Please type out every line of the records below without changing anything, and leave the pictures out.

**Given records:**
[BEGIN]

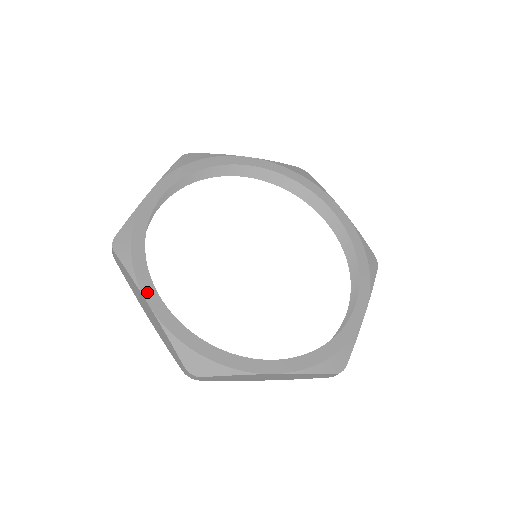
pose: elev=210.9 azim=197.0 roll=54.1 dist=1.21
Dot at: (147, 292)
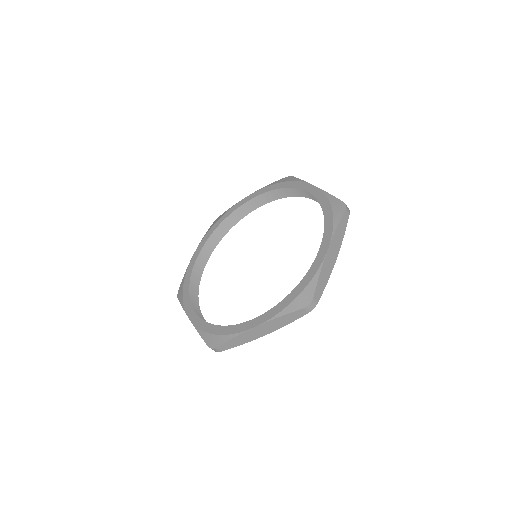
Dot at: (188, 312)
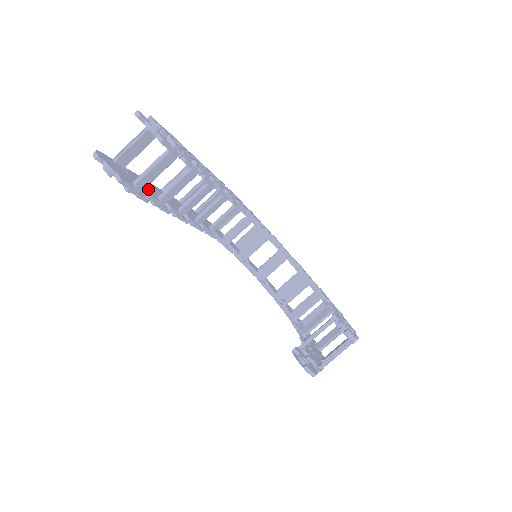
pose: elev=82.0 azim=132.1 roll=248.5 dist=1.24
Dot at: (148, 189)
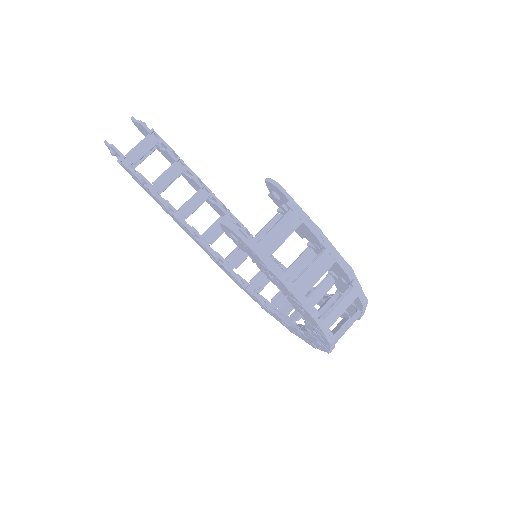
Dot at: occluded
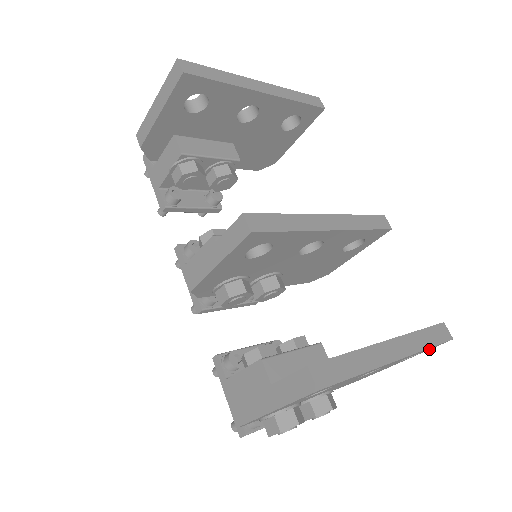
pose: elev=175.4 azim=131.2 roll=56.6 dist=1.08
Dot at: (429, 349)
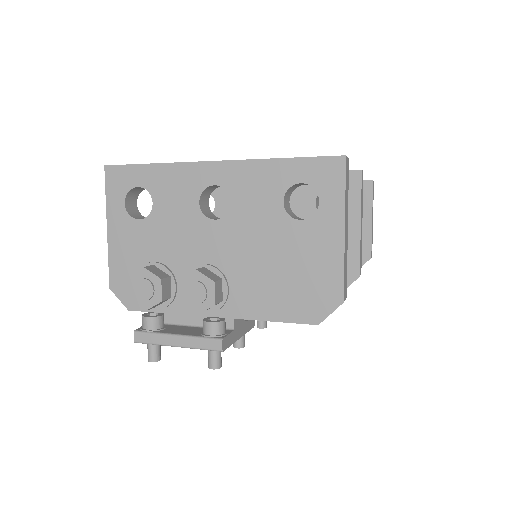
Dot at: (337, 192)
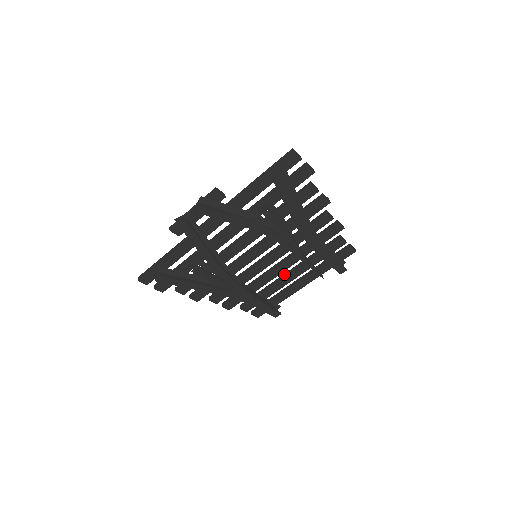
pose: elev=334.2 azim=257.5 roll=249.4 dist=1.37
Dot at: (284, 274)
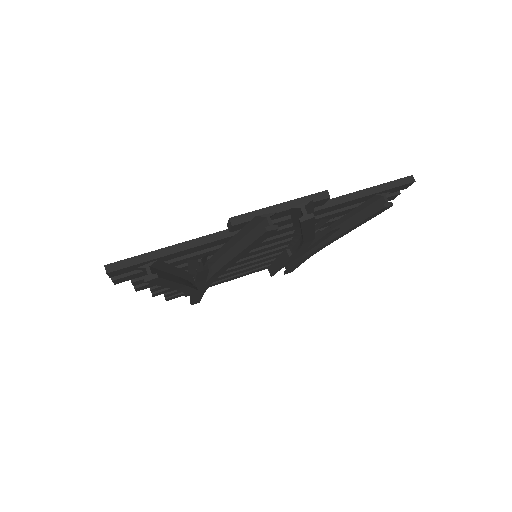
Dot at: occluded
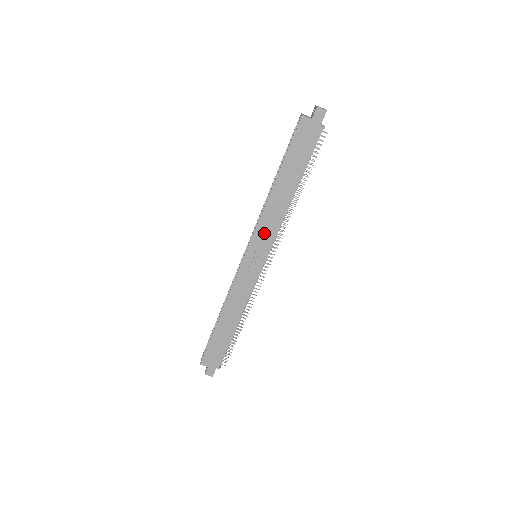
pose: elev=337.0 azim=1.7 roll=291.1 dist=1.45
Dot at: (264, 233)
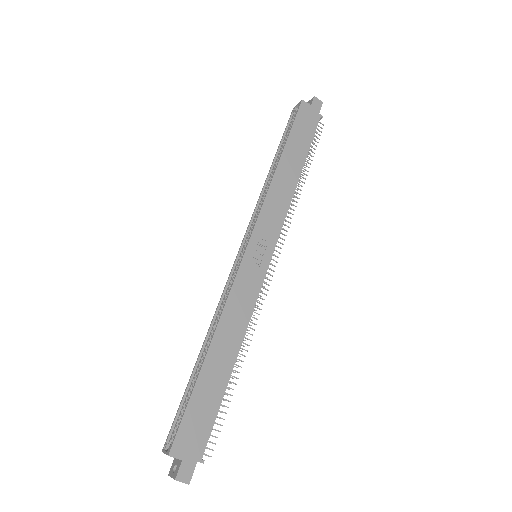
Dot at: (270, 219)
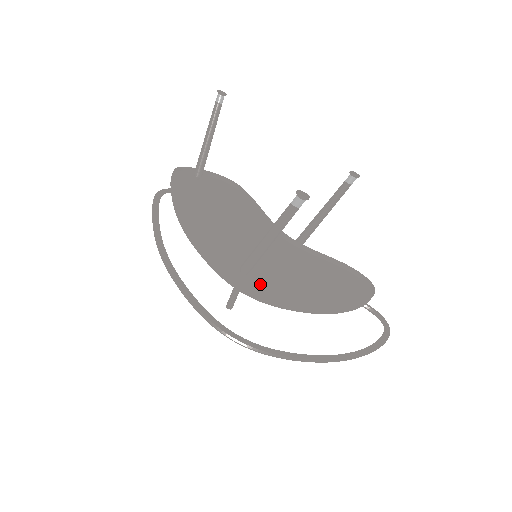
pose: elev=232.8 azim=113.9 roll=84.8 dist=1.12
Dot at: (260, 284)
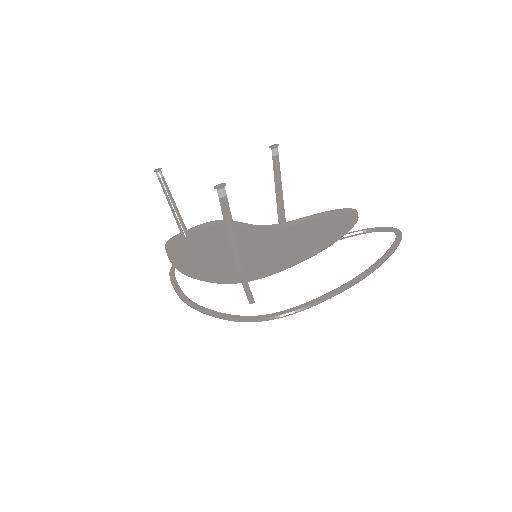
Dot at: (255, 269)
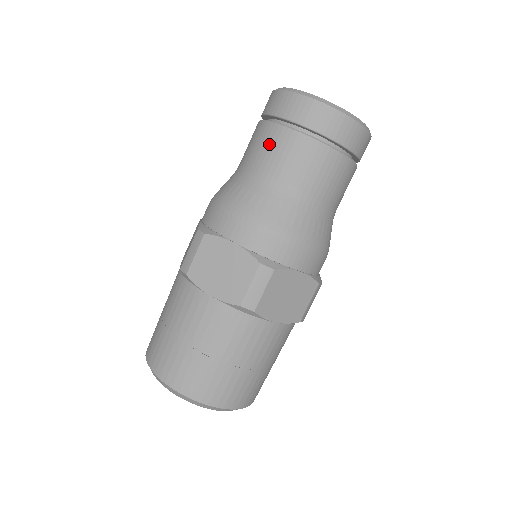
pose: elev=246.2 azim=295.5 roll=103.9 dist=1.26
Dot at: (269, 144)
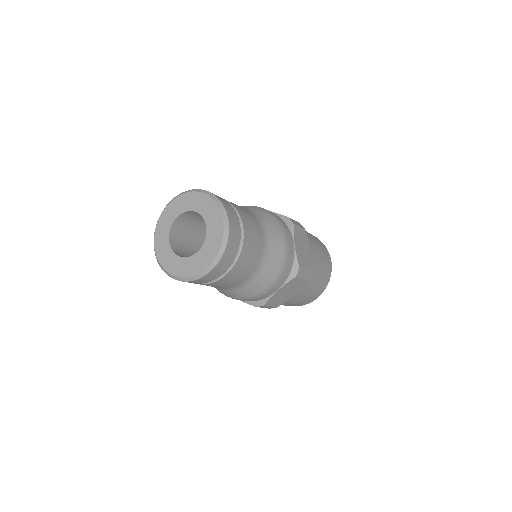
Dot at: occluded
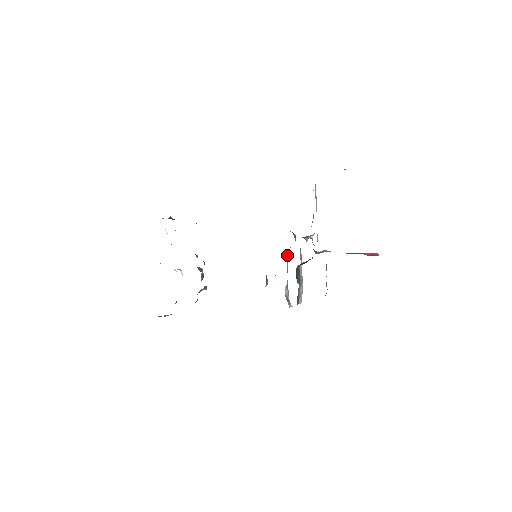
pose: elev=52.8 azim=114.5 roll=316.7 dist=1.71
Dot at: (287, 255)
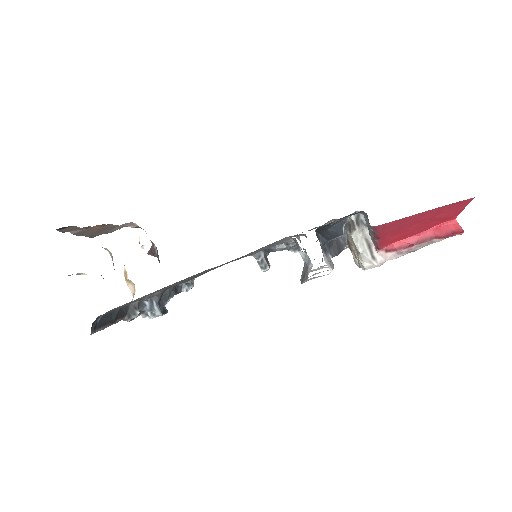
Dot at: occluded
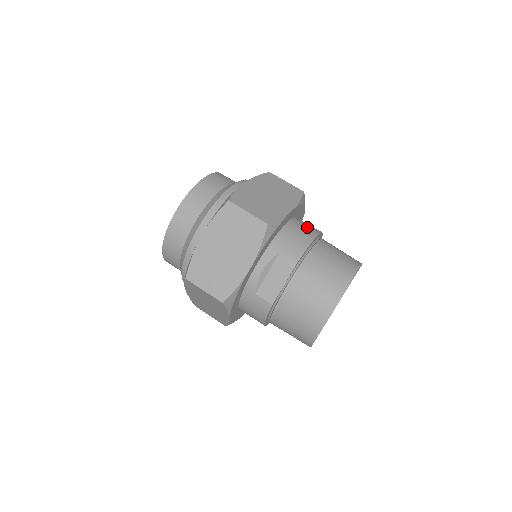
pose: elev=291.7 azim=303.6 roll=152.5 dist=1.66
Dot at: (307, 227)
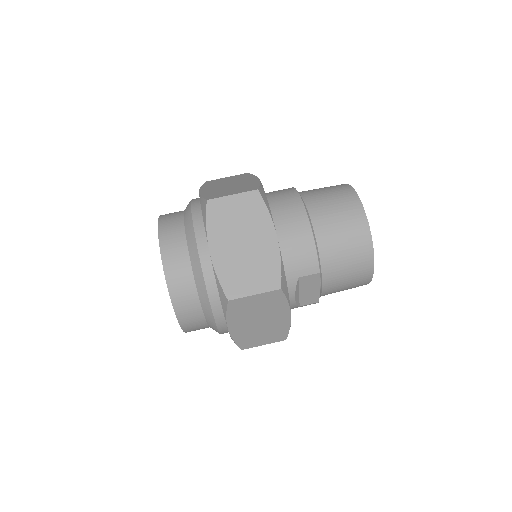
Dot at: (292, 222)
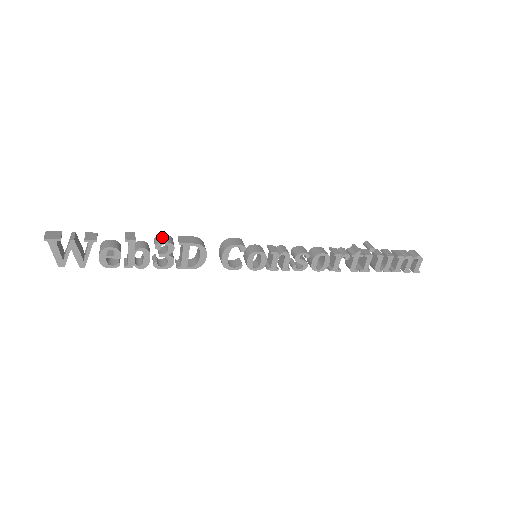
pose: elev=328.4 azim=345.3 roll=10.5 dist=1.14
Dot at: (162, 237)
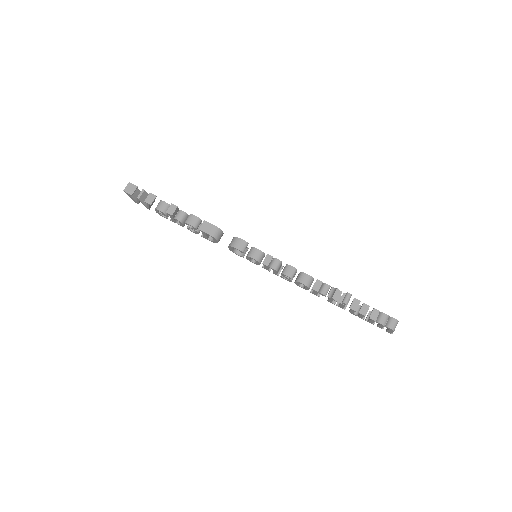
Dot at: (192, 218)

[END]

**Expected answer:**
pose: elev=210.9 azim=197.0 roll=54.1 dist=1.21
Dot at: (147, 292)
Dot at: (188, 312)
pose: elev=82.0 azim=132.1 roll=248.5 dist=1.24
Dot at: (148, 189)
Dot at: occluded
pose: elev=175.4 azim=131.2 roll=56.6 dist=1.08
Dot at: (429, 349)
Dot at: (337, 192)
pose: elev=334.2 azim=257.5 roll=249.4 dist=1.37
Dot at: (284, 274)
Dot at: occluded
pose: elev=337.0 azim=1.7 roll=291.1 dist=1.45
Dot at: (264, 233)
Dot at: (270, 219)
pose: elev=232.8 azim=113.9 roll=84.8 dist=1.12
Dot at: (260, 284)
Dot at: (255, 269)
pose: elev=246.2 azim=295.5 roll=103.9 dist=1.26
Dot at: (269, 144)
Dot at: occluded
pose: elev=52.8 azim=114.5 roll=316.7 dist=1.71
Dot at: (287, 255)
Dot at: occluded
pose: elev=291.7 azim=303.6 roll=152.5 dist=1.66
Dot at: (307, 227)
Dot at: (292, 222)
pose: elev=328.4 azim=345.3 roll=10.5 dist=1.14
Dot at: (162, 237)
Dot at: (192, 218)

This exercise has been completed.